Another rule of thumb is: “the smaller fuzz target is, the better it is”. It is expected that your project will have many fuzz targets to test different components, instead of a single fuzz target trying to cover everything. Think of fuzz target as a unit test, though it is much more powerful since it helps to test millions of data permutations rather than just one.
Every bug report has a crash stack-trace that shows where the crash happened. Using that, you can debug the root cause and see which category the bug falls in:
- If this is a bug is due to an incorrect usage of the dependent project’s API in your project, then you need to fix your usage to call the API correctly.
- If this is a real bug in the dependent project, then you should CC the maintainers of that project on the bug. Once CCed, they will get automatic access to all the information necessary to reproduce the issue. If this project is maintained in OSS-Fuzz, you can search for contacts in the respective project.yaml file.
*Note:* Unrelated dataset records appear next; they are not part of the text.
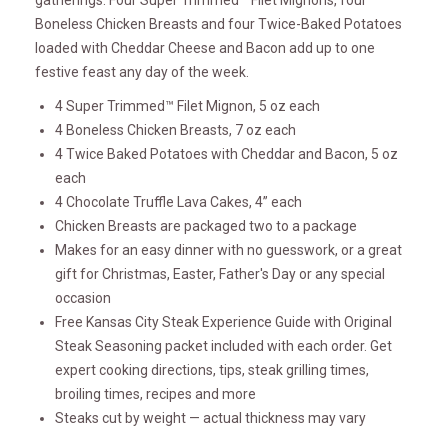
gatherings. Four Super Trimmed™ Filet Mignons, four
Boneless Chicken Breasts and four Twice-Baked Potatoes
loaded with Cheddar Cheese and Bacon add up to one
festive feast any day of the week.
4 Super Trimmed™ Filet Mignon, 5 oz each
4 Boneless Chicken Breasts, 7 oz each
4 Twice Baked Potatoes with Cheddar and Bacon, 5 oz
each
4 Chocolate Truffle Lava Cakes, 4” each
Chicken Breasts are packaged two to a package
Makes for an easy dinner with no guesswork, or a great
gift for Christmas, Easter, Father's Day or any special
occasion
Free Kansas City Steak Experience Guide with Original
Steak Seasoning packet included with each order. Get
expert cooking directions, tips, steak grilling times,
broiling times, recipes and more
Steaks cut by weight — actual thickness may vary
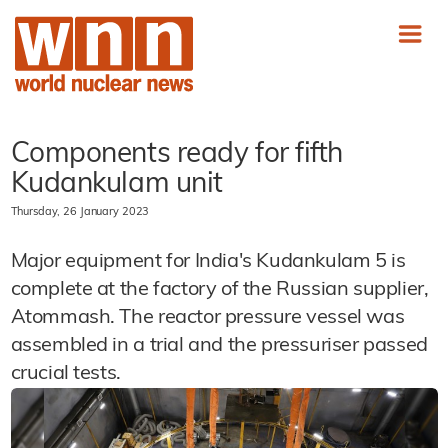
Components ready for fifth
Kudankulam unit
Thursday, 26 January 2023
Major equipment for India's Kudankulam 5 is
complete at the factory of the Russian supplier,
Atommash. The reactor pressure vessel was
assembled in a trial and the pressuriser passed
crucial tests.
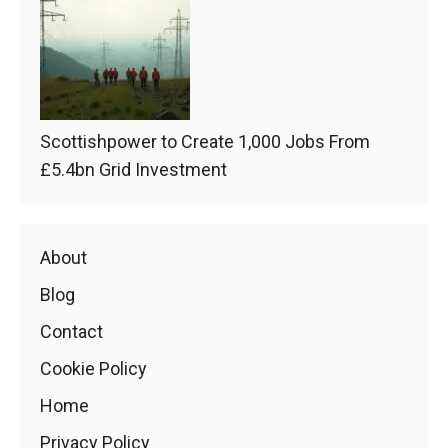
Scottishpower to Create 1,000 Jobs From
£5.4bn Grid Investment
About
Blog
Contact
Cookie Policy
Home
Privacy Policy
If your fuzz target is running for many days and does not find bugs or new coverage, it may mean several things:
- We’ve covered all reachable code. In order to cover more code we need more fuzz targets.
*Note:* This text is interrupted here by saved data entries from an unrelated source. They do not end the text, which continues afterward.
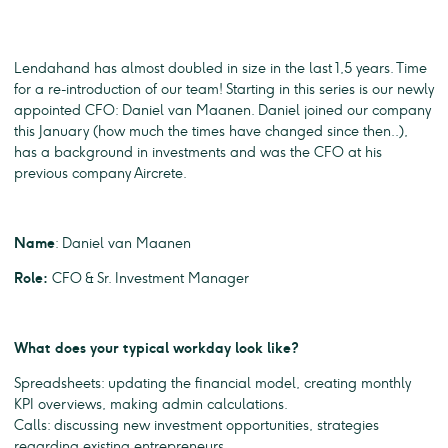
Lendahand has almost doubled in size in the last 1,5 years. Time
for a re-introduction of our team! Starting in this series is our newly
appointed CFO: Daniel van Maanen. Daniel joined our company
this January (how much the times have changed since then..),
has a background in investments and was the CFO at his
previous company Aircrete.
Name
: Daniel van Maanen
Role:
CFO & Sr. Investment Manager
What does your typical workday look like?
Spreadsheets: updating the financial model, creating monthly
KPI overviews, making admin calculations.
Calls: discussing new investment opportunities, strategies
regarding existing entrepreneurs.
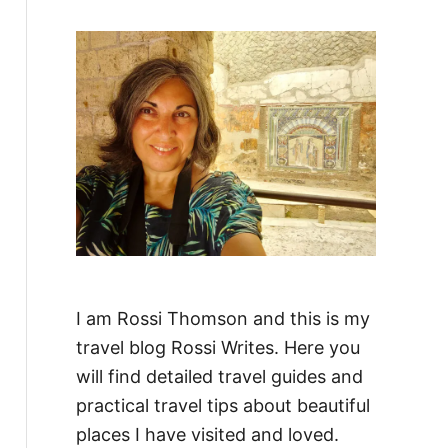
f
o
r
:
I am Rossi Thomson and this is my
travel blog Rossi Writes. Here you
will find detailed travel guides and
practical travel tips about beautiful
places I have visited and loved.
- The seed corpus is not good enough and the fuzzing engine(s) are not able to go deeper based on the existing seeds. Need to add more seeds.
- There is some crypto/crc stuff in the code that will prevent any fuzzing engine from going deeper, in which case the crypto should be disabled in fuzzing mode. Examples: openssl, boringssl
- It is also possible that the fuzzer is running too slow (you may check the speed of your targets at https://oss-fuzz.com/)
In either case, look at the coverage reports for your target(s) and figure out why some parts of the code are not covered.
We work with open source projects and try to keep as much information public as possible. We believe that public code coverage reports do not put users at risk, as they do not indicate the presence of bugs or lack thereof.
This may happen if the Docker images fetched locally become out of sync. Make sure you run the following command to pull the most recent images:
$ python infra/helper.py pull_images
Please refer to code coverage for detailed information on code coverage generation.
If you rename your fuzz targets, the existing bugs for those targets will get closed and fuzzing will start from scratch from a fresh corpora (seed corpus only). Similar corpora will get accumulated over time depending on the number of cpu cycles that original fuzz target has run. If this is not desirable, make sure to copy the accumulated corpora from the original fuzz target (instructions to download here) and restore it to the new GCS location later (instruction to find the new location here).
OSS-Fuzz uses the following fuzzing engines:
Follow the new project guide and OSS-Fuzz will use all its fuzzing engines on your code.
OSS-Fuzz builders have 32CPU/28.8GB RAM.
Fuzzing machines only have a single core and fuzz targets should not use more than 2.5GB of RAM.
No, you can freely use (i.e. share, add to your repo, etc.) the test cases and corpora generated by OSS-Fuzz. OSS-Fuzz infrastructure is fully open source (including ClusterFuzz, various fuzzing engines, and other dependencies). We have no intent to restrict the use of the artifacts produced by OSS-Fuzz.